__TO DO__.
Format the lines below as a JSON list of strings, with one string for each line and any blank lines omitted.

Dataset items
################
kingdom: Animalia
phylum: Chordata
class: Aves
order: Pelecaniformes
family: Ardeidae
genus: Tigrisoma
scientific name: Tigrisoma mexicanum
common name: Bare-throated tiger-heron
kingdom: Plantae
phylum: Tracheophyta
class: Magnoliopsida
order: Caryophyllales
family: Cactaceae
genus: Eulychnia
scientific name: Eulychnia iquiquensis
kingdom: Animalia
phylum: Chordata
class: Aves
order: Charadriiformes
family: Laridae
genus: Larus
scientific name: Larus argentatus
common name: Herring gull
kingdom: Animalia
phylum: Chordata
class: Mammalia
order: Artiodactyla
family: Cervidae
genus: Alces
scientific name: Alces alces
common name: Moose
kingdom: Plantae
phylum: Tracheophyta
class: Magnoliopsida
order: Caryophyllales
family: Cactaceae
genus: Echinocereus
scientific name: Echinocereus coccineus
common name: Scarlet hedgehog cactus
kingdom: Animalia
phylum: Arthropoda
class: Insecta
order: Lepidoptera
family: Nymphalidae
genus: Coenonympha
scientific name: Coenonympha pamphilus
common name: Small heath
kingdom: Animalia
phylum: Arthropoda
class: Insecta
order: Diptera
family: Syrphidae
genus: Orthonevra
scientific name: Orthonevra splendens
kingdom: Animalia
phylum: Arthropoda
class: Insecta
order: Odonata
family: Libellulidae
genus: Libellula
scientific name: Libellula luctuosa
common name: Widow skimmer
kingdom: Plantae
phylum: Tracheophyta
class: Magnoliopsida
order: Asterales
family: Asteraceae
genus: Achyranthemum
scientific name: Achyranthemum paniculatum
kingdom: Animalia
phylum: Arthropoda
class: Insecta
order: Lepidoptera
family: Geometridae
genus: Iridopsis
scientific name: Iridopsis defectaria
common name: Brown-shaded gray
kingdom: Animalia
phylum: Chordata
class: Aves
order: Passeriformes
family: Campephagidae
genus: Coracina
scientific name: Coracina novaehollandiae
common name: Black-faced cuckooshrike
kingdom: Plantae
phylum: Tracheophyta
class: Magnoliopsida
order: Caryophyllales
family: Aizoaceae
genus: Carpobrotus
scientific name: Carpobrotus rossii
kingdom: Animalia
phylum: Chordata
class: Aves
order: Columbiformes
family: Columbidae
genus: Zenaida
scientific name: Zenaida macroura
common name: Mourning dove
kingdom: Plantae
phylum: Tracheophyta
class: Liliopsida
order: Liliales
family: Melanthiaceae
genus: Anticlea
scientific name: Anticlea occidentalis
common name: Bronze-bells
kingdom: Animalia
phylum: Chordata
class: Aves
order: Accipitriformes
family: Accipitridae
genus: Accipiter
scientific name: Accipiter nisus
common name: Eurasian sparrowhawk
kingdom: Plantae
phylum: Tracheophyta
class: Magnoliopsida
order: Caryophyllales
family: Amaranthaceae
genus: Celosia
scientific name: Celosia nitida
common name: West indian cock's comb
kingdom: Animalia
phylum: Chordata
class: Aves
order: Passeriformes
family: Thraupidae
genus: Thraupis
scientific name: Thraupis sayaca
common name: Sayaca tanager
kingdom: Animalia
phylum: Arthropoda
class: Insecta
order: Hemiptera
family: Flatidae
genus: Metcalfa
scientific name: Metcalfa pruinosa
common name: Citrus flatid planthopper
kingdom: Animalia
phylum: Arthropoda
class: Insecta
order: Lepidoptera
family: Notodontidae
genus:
################
__SOLUTION BELOW__.
[
  "kingdom: Animalia",
  "phylum: Chordata",
  "class: Aves",
  "order: Pelecaniformes",
  "family: Ardeidae",
  "genus: Tigrisoma",
  "scientific name: Tigrisoma mexicanum",
  "common name: Bare-throated tiger-heron",
  "kingdom: Plantae",
  "phylum: Tracheophyta",
  "class: Magnoliopsida",
  "order: Caryophyllales",
  "family: Cactaceae",
  "genus: Eulychnia",
  "scientific name: Eulychnia iquiquensis",
  "kingdom: Animalia",
  "phylum: Chordata",
  "class: Aves",
  "order: Charadriiformes",
  "family: Laridae",
  "genus: Larus",
  "scientific name: Larus argentatus",
  "common name: Herring gull",
  "kingdom: Animalia",
  "phylum: Chordata",
  "class: Mammalia",
  "order: Artiodactyla",
  "family: Cervidae",
  "genus: Alces",
  "scientific name: Alces alces",
  "common name: Moose",
  "kingdom: Plantae",
  "phylum: Tracheophyta",
  "class: Magnoliopsida",
  "order: Caryophyllales",
  "family: Cactaceae",
  "genus: Echinocereus",
  "scientific name: Echinocereus coccineus",
  "common name: Scarlet hedgehog cactus",
  "kingdom: Animalia",
  "phylum: Arthropoda",
  "class: Insecta",
  "order: Lepidoptera",
  "family: Nymphalidae",
  "genus: Coenonympha",
  "scientific name: Coenonympha pamphilus",
  "common name: Small heath",
  "kingdom: Animalia",
  "phylum: Arthropoda",
  "class: Insecta",
  "order: Diptera",
  "family: Syrphidae",
  "genus: Orthonevra",
  "scientific name: Orthonevra splendens",
  "kingdom: Animalia",
  "phylum: Arthropoda",
  "class: Insecta",
  "order: Odonata",
  "family: Libellulidae",
  "genus: Libellula",
  "scientific name: Libellula luctuosa",
  "common name: Widow skimmer",
  "kingdom: Plantae",
  "phylum: Tracheophyta",
  "class: Magnoliopsida",
  "order: Asterales",
  "family: Asteraceae",
  "genus: Achyranthemum",
  "scientific name: Achyranthemum paniculatum",
  "kingdom: Animalia",
  "phylum: Arthropoda",
  "class: Insecta",
  "order: Lepidoptera",
  "family: Geometridae",
  "genus: Iridopsis",
  "scientific name: Iridopsis defectaria",
  "common name: Brown-shaded gray",
  "kingdom: Animalia",
  "phylum: Chordata",
  "class: Aves",
  "order: Passeriformes",
  "family: Campephagidae",
  "genus: Coracina",
  "scientific name: Coracina novaehollandiae",
  "common name: Black-faced cuckooshrike",
  "kingdom: Plantae",
  "phylum: Tracheophyta",
  "class: Magnoliopsida",
  "order: Caryophyllales",
  "family: Aizoaceae",
  "genus: Carpobrotus",
  "scientific name: Carpobrotus rossii",
  "kingdom: Animalia",
  "phylum: Chordata",
  "class: Aves",
  "order: Columbiformes",
  "family: Columbidae",
  "genus: Zenaida",
  "scientific name: Zenaida macroura",
  "common name: Mourning dove",
  "kingdom: Plantae",
  "phylum: Tracheophyta",
  "class: Liliopsida",
  "order: Liliales",
  "family: Melanthiaceae",
  "genus: Anticlea",
  "scientific name: Anticlea occidentalis",
  "common name: Bronze-bells",
  "kingdom: Animalia",
  "phylum: Chordata",
  "class: Aves",
  "order: Accipitriformes",
  "family: Accipitridae",
  "genus: Accipiter",
  "scientific name: Accipiter nisus",
  "common name: Eurasian sparrowhawk",
  "kingdom: Plantae",
  "phylum: Tracheophyta",
  "class: Magnoliopsida",
  "order: Caryophyllales",
  "family: Amaranthaceae",
  "genus: Celosia",
  "scientific name: Celosia nitida",
  "common name: West indian cock's comb",
  "kingdom: Animalia",
  "phylum: Chordata",
  "class: Aves",
  "order: Passeriformes",
  "family: Thraupidae",
  "genus: Thraupis",
  "scientific name: Thraupis sayaca",
  "common name: Sayaca tanager",
  "kingdom: Animalia",
  "phylum: Arthropoda",
  "class: Insecta",
  "order: Hemiptera",
  "family: Flatidae",
  "genus: Metcalfa",
  "scientific name: Metcalfa pruinosa",
  "common name: Citrus flatid planthopper",
  "kingdom: Animalia",
  "phylum: Arthropoda",
  "class: Insecta",
  "order: Lepidoptera",
  "family: Notodontidae",
  "genus:"
]